Resurrection truth is clearly shown in Elisha’s ministry. Elisha, in an astonishing prefigurement of the resurrection and new life in Christ, gives life through his death. Remember the story? In 2nd Kings 13 a burial detail was surprised by a gang of raiders from Moab so they hurriedly bury their dead man in Elisha’s grave, that prophet having died that year. Here is the rest of the story:
“So it was, as they were burying a man, that suddenly they spied a band of raiders; he revived and stood on his feet.” and they put the man in the tomb of Elisha; and when the man was let down and touched the bones of Elisha,
Elijah at the Mount of Transfiguration
But why, Elijah, and not Elisha. Elisha, the prophet with the double supply of the Holy Spirit, the prophet who took the place of his mentor? It is just because Elisha, not Elijah, points to Christ. The whole point of the experience on that Mount was to teach the disciples that Christ fulfills the purpose and mission of both the Law (Moses) and the Old Testament Prophets (Elijah).

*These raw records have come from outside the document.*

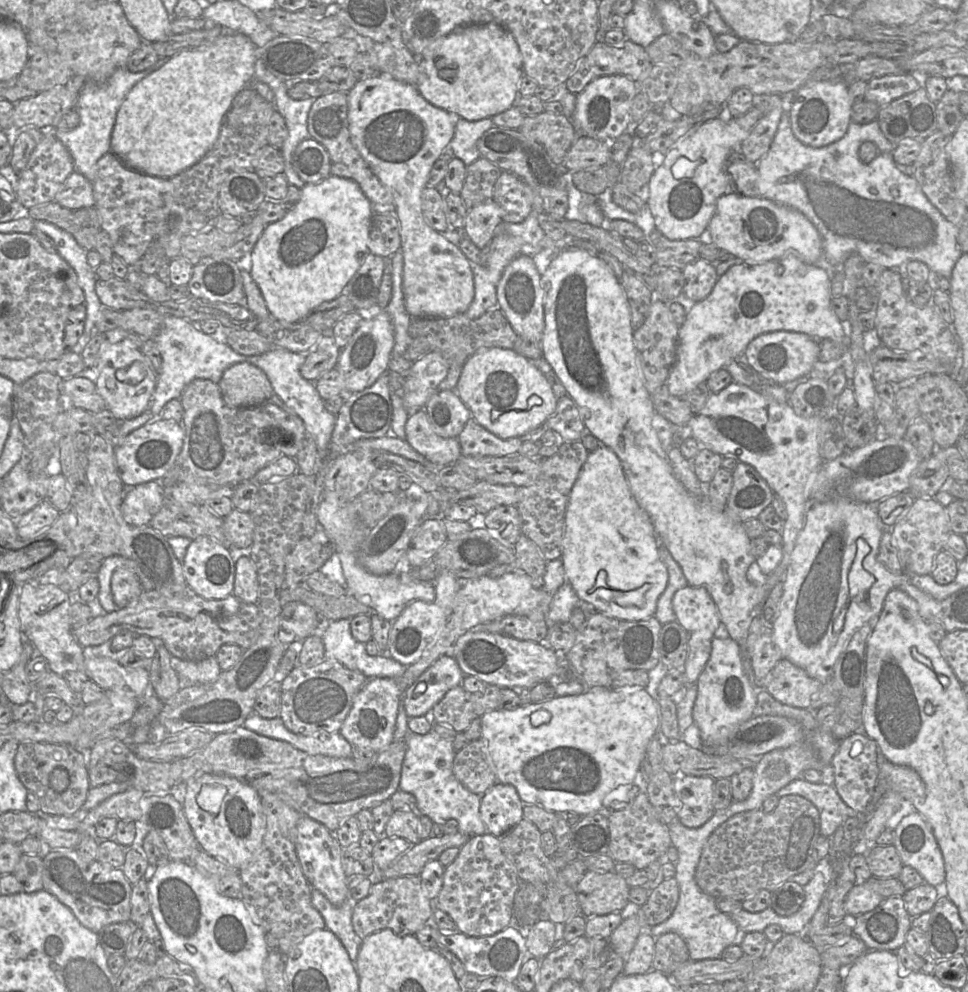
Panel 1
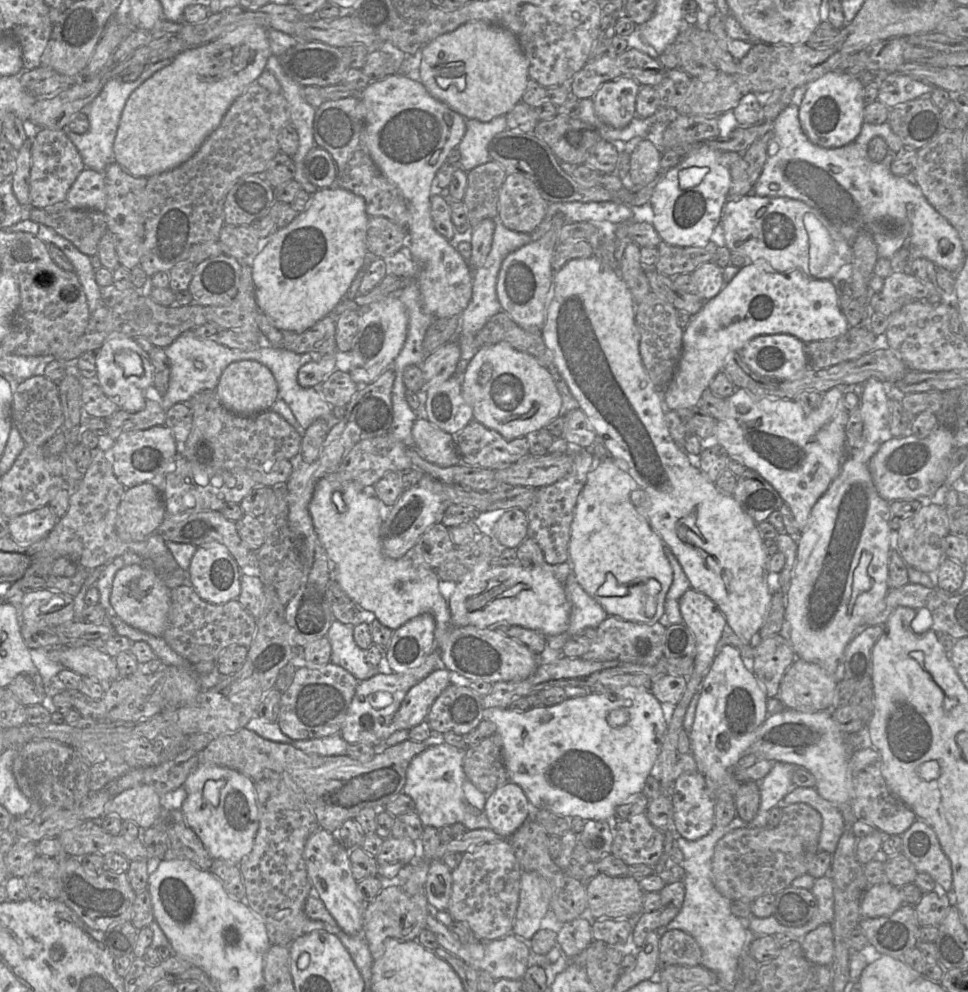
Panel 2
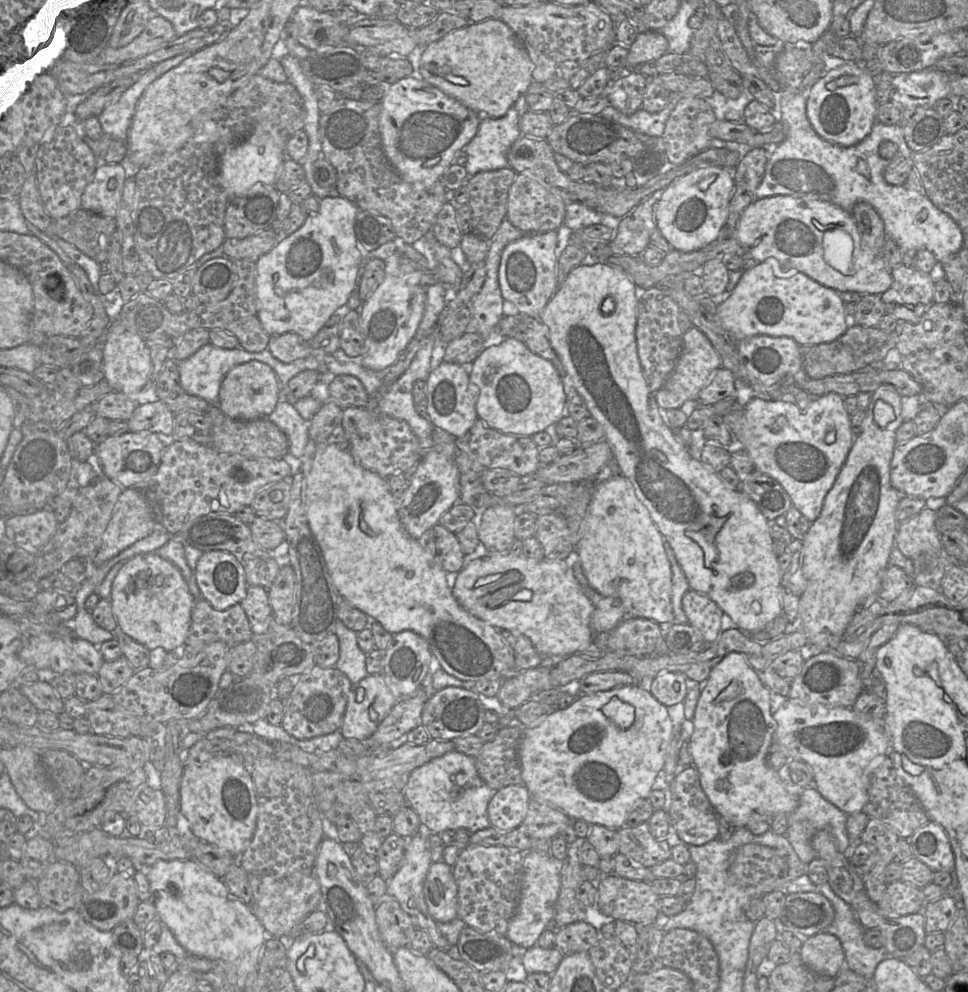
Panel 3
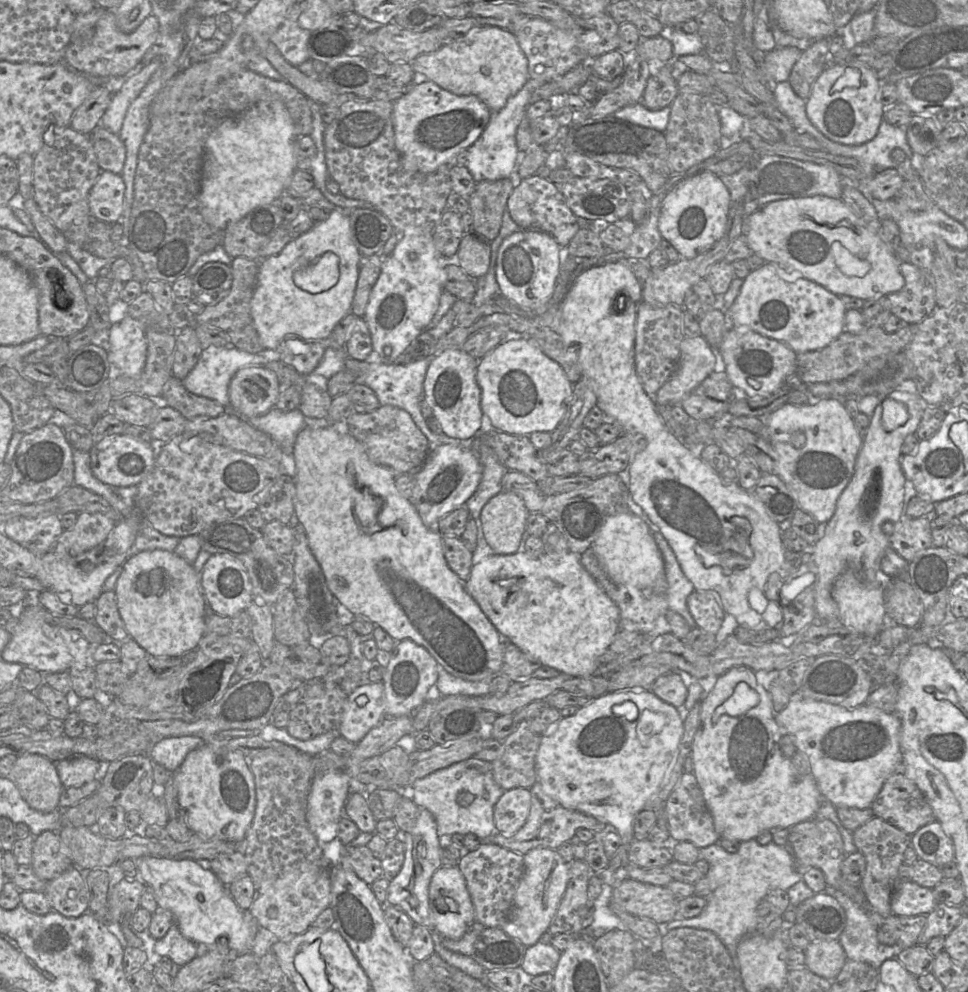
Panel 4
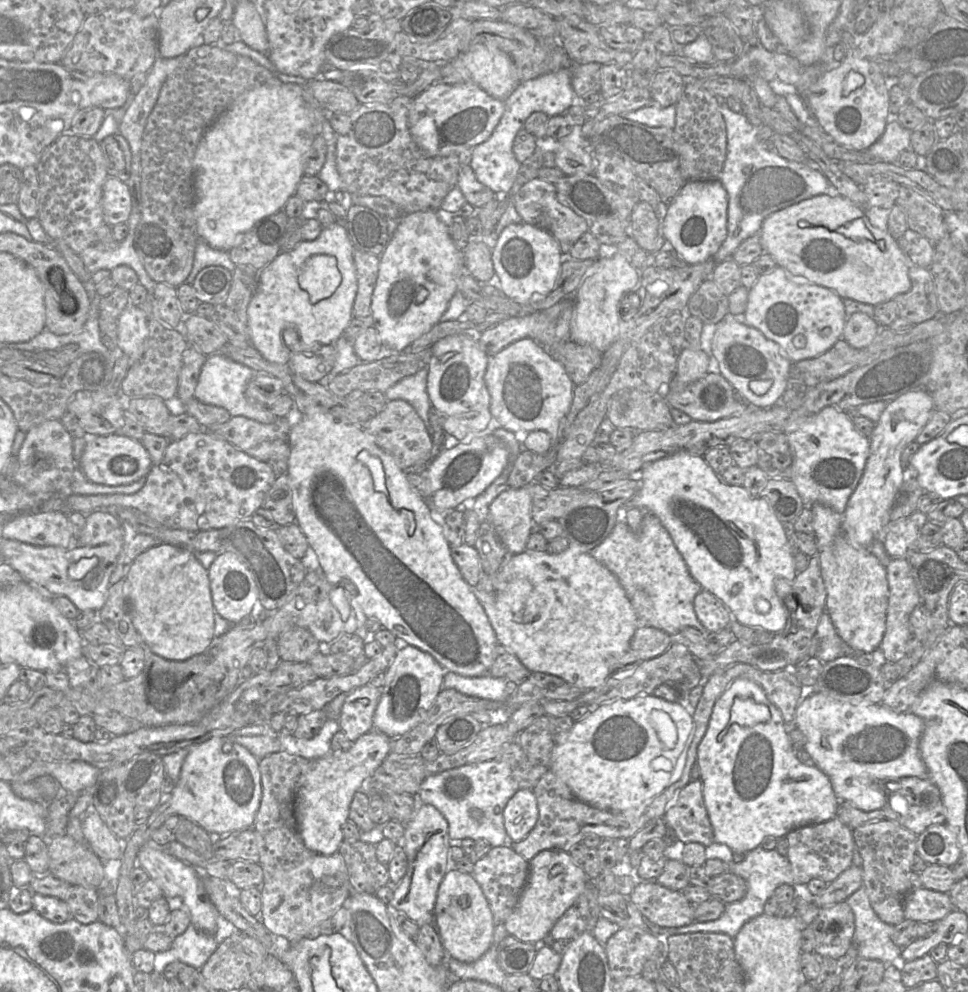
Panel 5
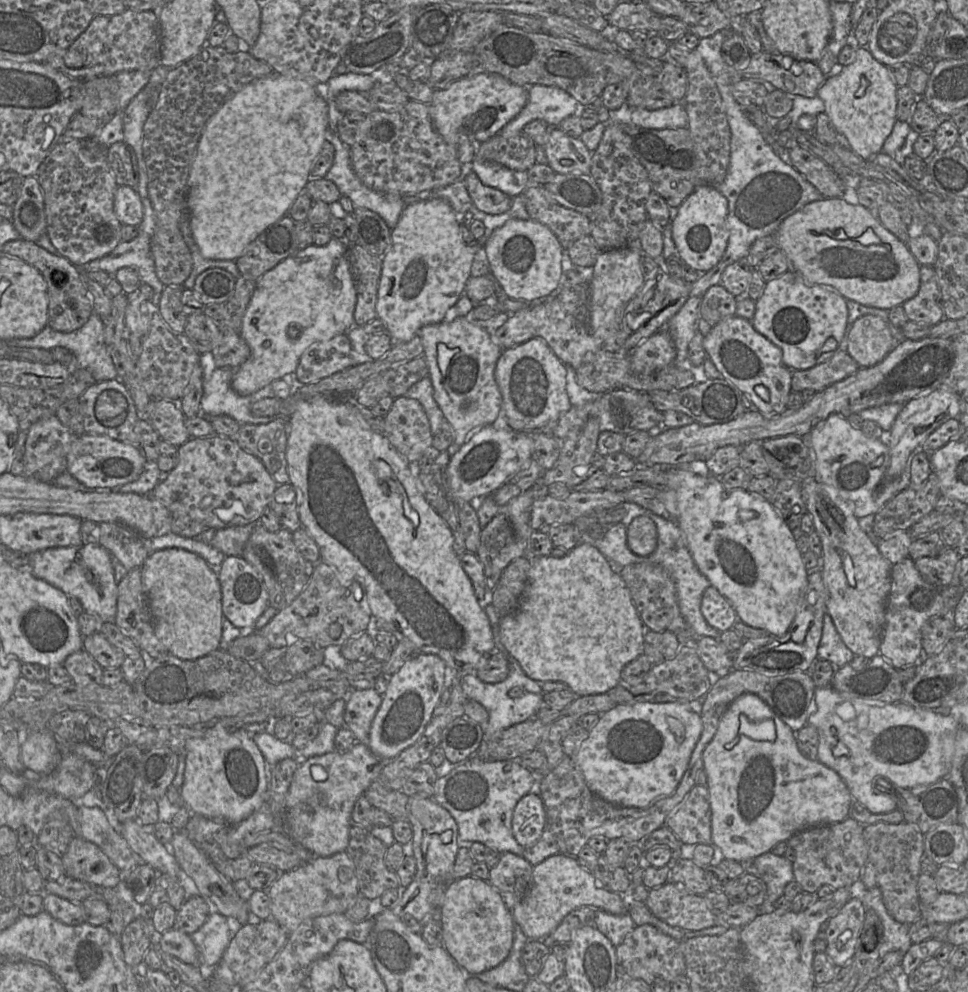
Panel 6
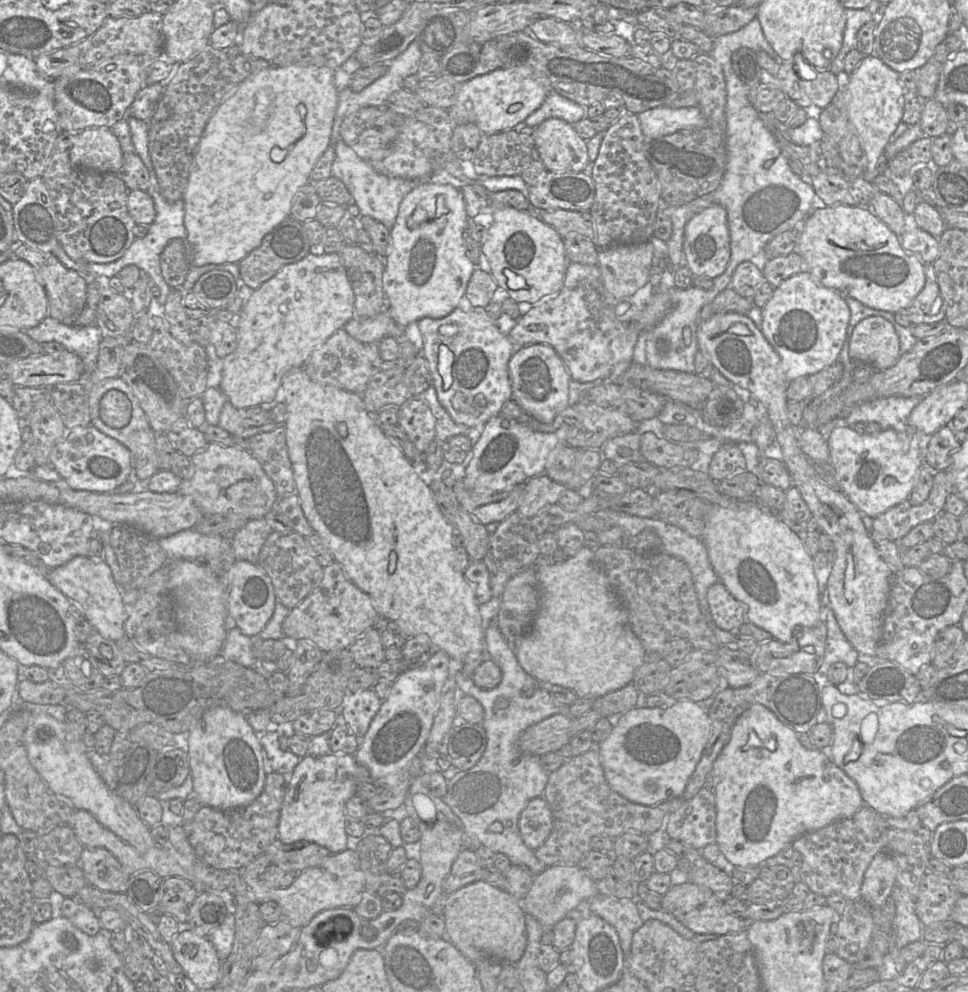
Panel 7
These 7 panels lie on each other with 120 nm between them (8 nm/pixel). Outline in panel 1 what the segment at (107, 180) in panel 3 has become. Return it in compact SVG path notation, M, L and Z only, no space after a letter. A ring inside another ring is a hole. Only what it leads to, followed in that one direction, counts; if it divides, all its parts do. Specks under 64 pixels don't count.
M74 171L67 177L54 201L71 210L94 207L93 183L81 173Z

Elijah also points to a person in the New Testament – John the Baptist. There was no prophet “born of women” greater than John the Baptist, Matt. 11:10-11. But “he that is little” in the New Covenant is greater than him.
It is ironic and sad that so many Christians expect and teach the future return of Elijah. His return would also imply the return of the Old Covenant he represented, the Covenant that Christ fulfilled and did away with.
I am sure that there other things that could be written here. It is ironic that Christians nowadays sing “These are the Days of Elijah” when they clearly aren’t. These are the days of Elisha.
Better yet, these are the days of the Christ to whom Elisha pointed more clearly than did Elijah. Elijah had the preparatory glory of the Old Covenant, Elisha clear flashes of the New.
It is also ironic that the eschatology of so many requires Elijah to come back, when Christ clearly pointed out John the Baptist as the post-type of Elijah.
Elijah is not coming back. John did all that. Christ told His disciples – and tells us – that the same wisdom that recognizes Him as the Christ recognizes John as having come in the spirit of Elijah, Luke 7:31-35; Matt. 17:10-13.
Like the Jews, many are looking for the Jewish prophet, for the Jewish temple, for the Jewish sacrifices to recommence, for the Jewish Kingdom to be set up. Jesus did all that, and is all that. Furthermore we know that the Kingdom of Christ is now, spiritual and eternal, blood-washed, blood-bought, and that our King and Priest needs no other bloody sacrifice (of any type) or earthly, crumbly temple.
Article from May, 2007, updated January, 6, 2022.